The title could definitely be changed. But transfinite induction is needed: to get from the base class of open sets to all Borel sets requires it, or something similar.

Not if you define the class

Not if you define the class of Borel sets to be the smallest class of sets that contains the open sets and is closed under countable unions and intersections. Then if you want to prove that some fact P is true of all Borel sets it is sufficient to prove that it holds for all open sets, and that a countable union or intersection of sets satisfying P satisfies P.

An analogy: suppose I have some property of invertible matrices and I know that the product of two matrices with that property has the property, and the inverse of a matrix with that property has the property. Now I take a set X of n\times n matrices with that property. Then I know that every matrix in the group G generated by X has that property as well. Why? Well, I could build up G stage by stage and do an inductive argument.
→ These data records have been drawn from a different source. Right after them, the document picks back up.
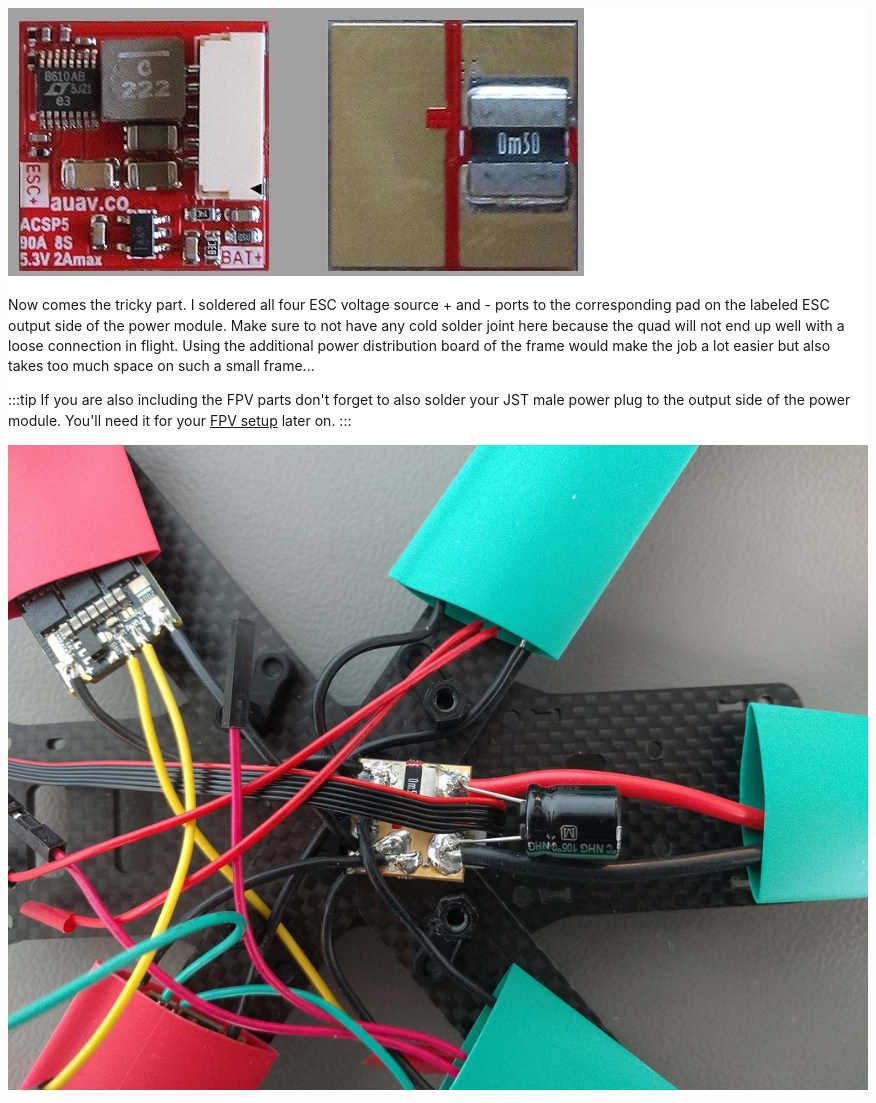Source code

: ![ACSP5 power module](../../assets/airframes/multicopter/qav_r_5_kiss_esc_racer/acsp5_power_module.jpg)

Now comes the tricky part. I soldered all four ESC voltage source + and - ports to the corresponding pad on the labeled ESC output side of the power module.
Make sure to not have any cold solder joint here because the quad will not end up well with a loose connection in flight.
Using the additional power distribution board of the frame would make the job a lot easier but also takes too much space on such a small frame...

:::tip
If you are also including the FPV parts don't forget to also solder your JST male power plug to the output side of the power module.
You'll need it for your [FPV setup](#fpv-setup) later on.
:::

![Power module](../../assets/airframes/multicopter/qav_r_5_kiss_esc_racer/power-module.jpg)
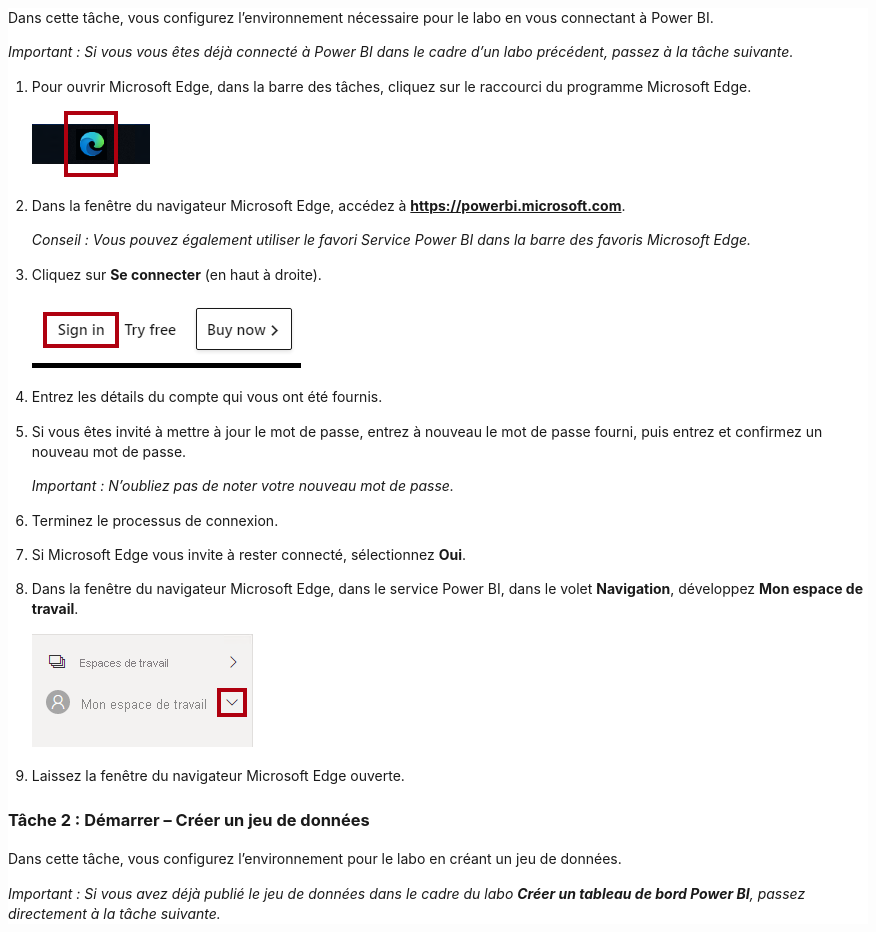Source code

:Dans cette tâche, vous configurez l’environnement nécessaire pour le labo en vous connectant à Power BI.

*Important : Si vous vous êtes déjà connecté à Power BI dans le cadre d’un labo précédent, passez à la tâche suivante.*

1. Pour ouvrir Microsoft Edge, dans la barre des tâches, cliquez sur le raccourci du programme Microsoft Edge.

    ![Image 7](Linked_image_Files/10-perform-data-analysis-in-power-bi-desktop_image1.png)

1. Dans la fenêtre du navigateur Microsoft Edge, accédez à **https://powerbi.microsoft.com**.

    *Conseil : Vous pouvez également utiliser le favori Service Power BI dans la barre des favoris Microsoft Edge.*

1. Cliquez sur **Se connecter** (en haut à droite).

    ![Image 5](Linked_image_Files/10-perform-data-analysis-in-power-bi-desktop_image2.png)

1. Entrez les détails du compte qui vous ont été fournis.

1. Si vous êtes invité à mettre à jour le mot de passe, entrez à nouveau le mot de passe fourni, puis entrez et confirmez un nouveau mot de passe.

    *Important : N’oubliez pas de noter votre nouveau mot de passe.*

1. Terminez le processus de connexion.

1. Si Microsoft Edge vous invite à rester connecté, sélectionnez **Oui**.

1. Dans la fenêtre du navigateur Microsoft Edge, dans le service Power BI, dans le volet **Navigation**, développez **Mon espace de travail**.

    ![Image 4](Linked_image_Files/10-perform-data-analysis-in-power-bi-desktop_image3.png)

1. Laissez la fenêtre du navigateur Microsoft Edge ouverte.

### <a name="task-2-get-started--create-a-dataset"></a>**Tâche 2 : Démarrer – Créer un jeu de données**

Dans cette tâche, vous configurez l’environnement pour le labo en créant un jeu de données.

*Important : Si vous avez déjà publié le jeu de données dans le cadre du labo **Créer un tableau de bord Power BI**, passez directement à la tâche suivante.*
Alternatively, I could say that I know that the set of all n\times n matrices with that property forms a subgroup of the group of all n\times n invertible matrices, and that subgroup contains X. Therefore, it contains the group generated by X. The second proof, uses a different notion of "subgroup generated by" and you need induction only to prove that the two notions are equivalent.

In the case of Borel sets, it is neater to use the definition above because it saves you having to mention ordinals every time you want to prove something.

Remark added 16/5/09: I have rewritten the article to reflect the fact that transfinite induction is not needed.

At the moment, example 1

At the moment, example 1 contains a reference to \mathbf{B}_{\alpha}, although these are not defined until later in the article. Maybe someone with a better feeling for the material can correct this.

Thanks &ndash; I didn't quite

Thanks – I didn't quite make enough modifications to the earlier version of the article, but have fixed it now.